Among the AntiSMASH-identified BGC types, two of the Terpene BGCs out of seven from sample BNFC, and one of the Ripp BGC out of two, found a match with BGCs in the MIBiG repository that have experimentally characterized natural products. The Terpene BGCs from sample BNFC were associated with Carotenoid and Hopene while the Ripp BGC from sample BNFW was associated with Mildiomycin. Further analysis of both the Terpene and Ripp BGCs involved performing a similarity search against the NCBI Metagenomics proteins (env nr) database using the BLASTn algorithm. This analysis revealed that one of the Ripp BGCs, which was associated with the natural product Mildiomycin in the MIBiG repository, aligned with the protein coenzyme PQQ synthesis protein D. On the other hand, the other Ripp BGC didn’t have a match in the repository and aligned with a hypothetical protein. Similarly, the BLASTn similarity search for the Terpene BGCs revealed that two of the Terpene BGCs, which were associated with the natural products Carotenoid and Hopene in the MIBiG repository, aligned with the proteins Lycopene cyclase and squalene hopene cyclase respectively. Lycopene cyclase is an essential enzyme involved in the biosynthesis of the natural product carotenoid. It catalyzes the cyclization of lycopene into various cyclic carotenoids. Certain types of Carotenoids are identified to possess antimicrobial properties.
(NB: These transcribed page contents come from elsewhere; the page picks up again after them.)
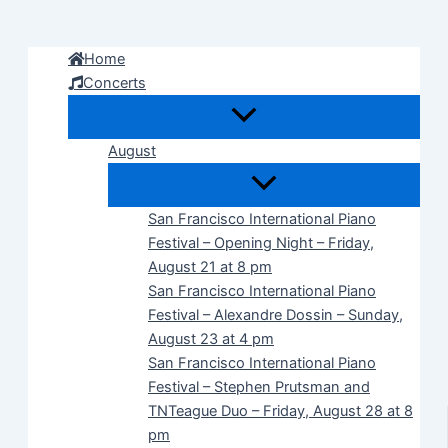
Skip
to
Home
content
Concerts
August
San Francisco International Piano
Festival – Opening Night – Friday,
August 21 at 8 pm
San Francisco International Piano
Festival – Alexandre Dossin – Sunday,
August 23 at 4 pm
San Francisco International Piano
Festival – Stephen Prutsman and
TNTeague Duo – Friday, August 28 at 8
pm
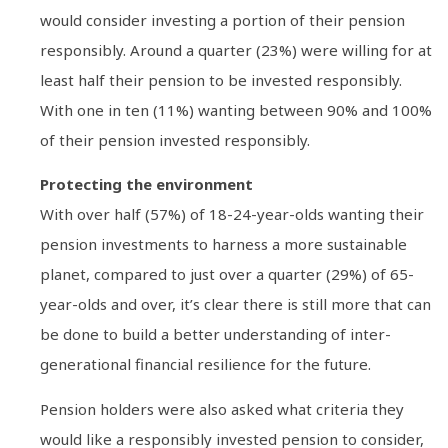
would consider investing a portion of their pension
responsibly. Around a quarter (23%) were willing for at
least half their pension to be invested responsibly.
With one in ten (11%) wanting between 90% and 100%
of their pension invested responsibly.
Protecting the environment
With over half (57%) of 18-24-year-olds wanting their
pension investments to harness a more sustainable
planet, compared to just over a quarter (29%) of 65-
year-olds and over, it’s clear there is still more that can
be done to build a better understanding of inter-
generational financial resilience for the future.
Pension holders were also asked what criteria they
would like a responsibly invested pension to consider,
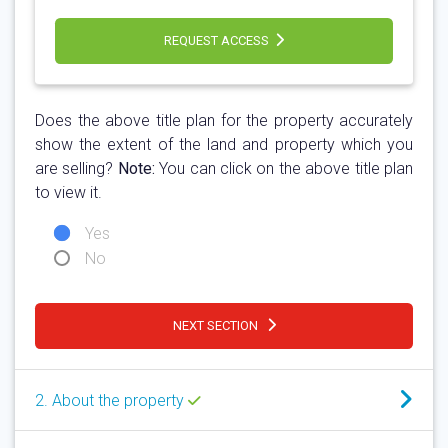
REQUEST ACCESS
Does the above title plan for the property accurately
show the extent of the land and property which you
are selling?
Note:
You can click on the above title plan
to view it.
Yes
No
NEXT SECTION
2. About the property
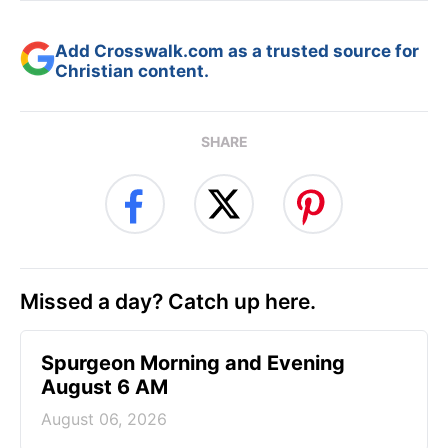
Add Crosswalk.com as a trusted source for
Christian content.
SHARE
Missed a day? Catch up here.
Spurgeon Morning and Evening
August 6 AM
August 06, 2026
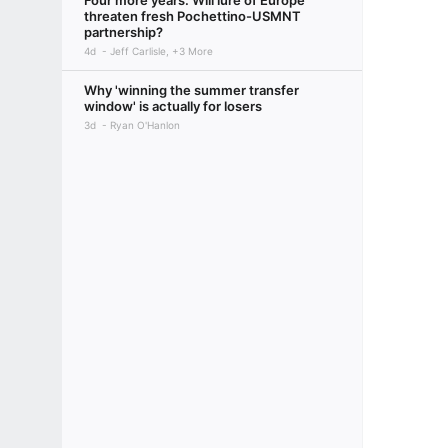
Four more years: Will lure of Europe
threaten fresh Pochettino-USMNT
partnership?
4d
Jeff Carlisle, +3 More
Why 'winning the summer transfer
window' is actually for losers
3d
Ryan O'Hanlon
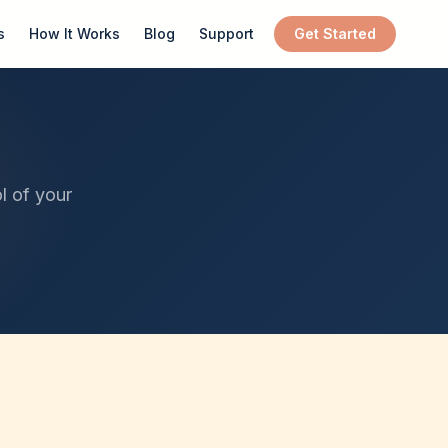
s
How It Works
Blog
Support
Get Started
l of your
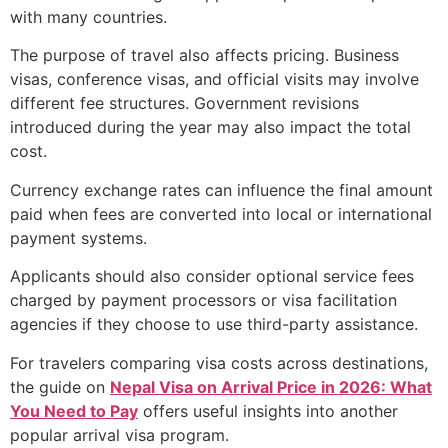
with many countries.
The purpose of travel also affects pricing. Business
visas, conference visas, and official visits may involve
different fee structures. Government revisions
introduced during the year may also impact the total
cost.
Currency exchange rates can influence the final amount
paid when fees are converted into local or international
payment systems.
Applicants should also consider optional service fees
charged by payment processors or visa facilitation
agencies if they choose to use third-party assistance.
For travelers comparing visa costs across destinations,
the guide on
Nepal Visa on Arrival Price in 2026: What
You Need to Pay
offers useful insights into another
popular arrival visa program.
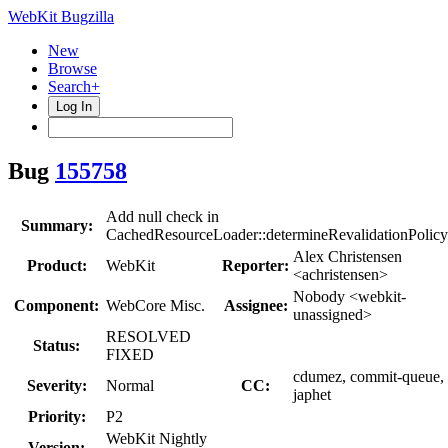
WebKit Bugzilla
New
Browse
Search+
Log In
Bug
155758
Add null check in
Summary:
CachedResourceLoader::determineRevalidationPolicy
Alex Christensen
Product:
WebKit
Reporter:
<achristensen>
Nobody <webkit-
Component:
WebCore Misc.
Assignee:
unassigned>
RESOLVED
Status:
FIXED
cdumez, commit-queue,
Severity:
Normal
CC:
japhet
Priority:
P2
WebKit Nightly
Version:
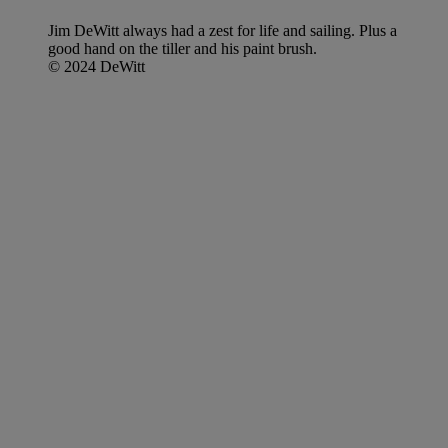
Jim DeWitt always had a zest for life and sailing. Plus a
good hand on the tiller and his paint brush.
© 2024 DeWitt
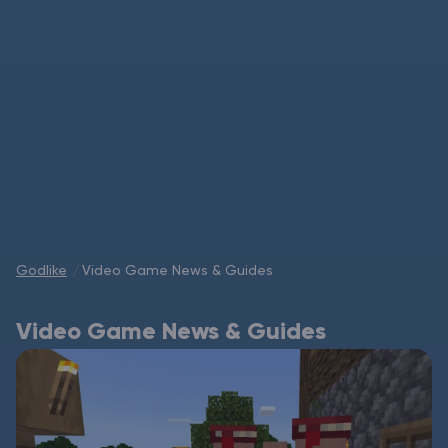
Modded Minecraft Servers
Game servers
PRO Hosting
More
Godlike
Video Game News & Guides
Video Game News & Guides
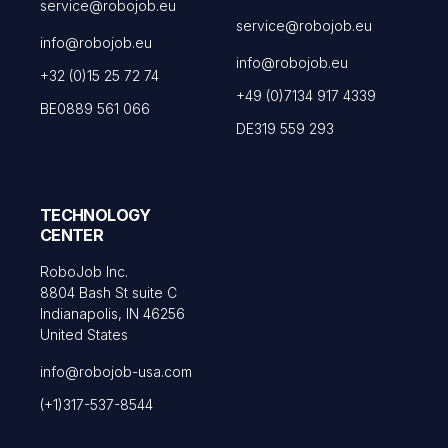
service@robojob.eu
service@robojob.eu
info@robojob.eu
info@robojob.eu
+32 (0)15 25 72 74
+49 (0)7134 917 4339
BE0889 561 066
DE319 559 293
TECHNOLOGY
CENTER
RoboJob Inc.
8804 Bash St suite C
Indianapolis, IN 46256
United States
info@robojob-usa.com
(+1)317-537-8544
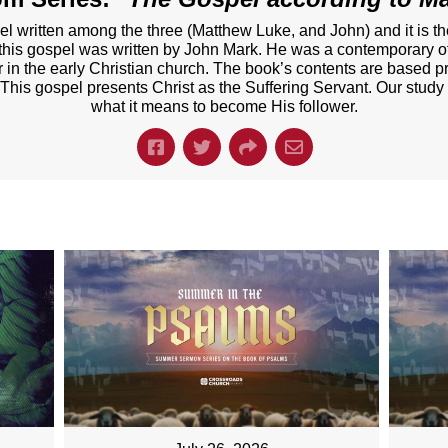
el written among the three (Matthew Luke, and John) and it is t
t this gospel was written by John Mark. He was a contemporary of
er in the early Christian church. The book’s contents are based p
 This gospel presents Christ as the Suffering Servant. Our study
what it means to become His follower.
Squalene–hopene cyclase is an enzyme involved in the crucial steps in the biosynthesis of the natural product hopene. It catalyzes the conversion of squalene into hopene. Out of the remaining Terpene BGCs that did not find a match with BGCs in the MIBIG repository, a similarity search against the NCBI Metagenomics proteins (env nr) database revealed three terpene BGCs aligned with hypothetical proteins, one BGC aligned with unannotated protein, and one BGC aligned with uncharacterized protein. Terpene BGCs were found to dominate sample BNFC. This dominance of Terpene BGCs in soil environments is supported by other studies 7. Although most secondary metabolites with antimicrobial activities are produced by the assembly machinery of the PKS and NRPS BGCs47,48, Terpene BGCs from various life forms are widely known for their biotechnological application49.

Overall, the discovery of novel putative PKS and NRPS BGCs coupled with the abundant occurrence of the Terpene BGCs in sample BNFC, and the identification of the Ripp BGC in sample BNFW, unambiguously highlights the profound functional potential contained within the microbiomes, particularly in sample BNFC, for secondary metabolite biosynthesis including novel antibiotics.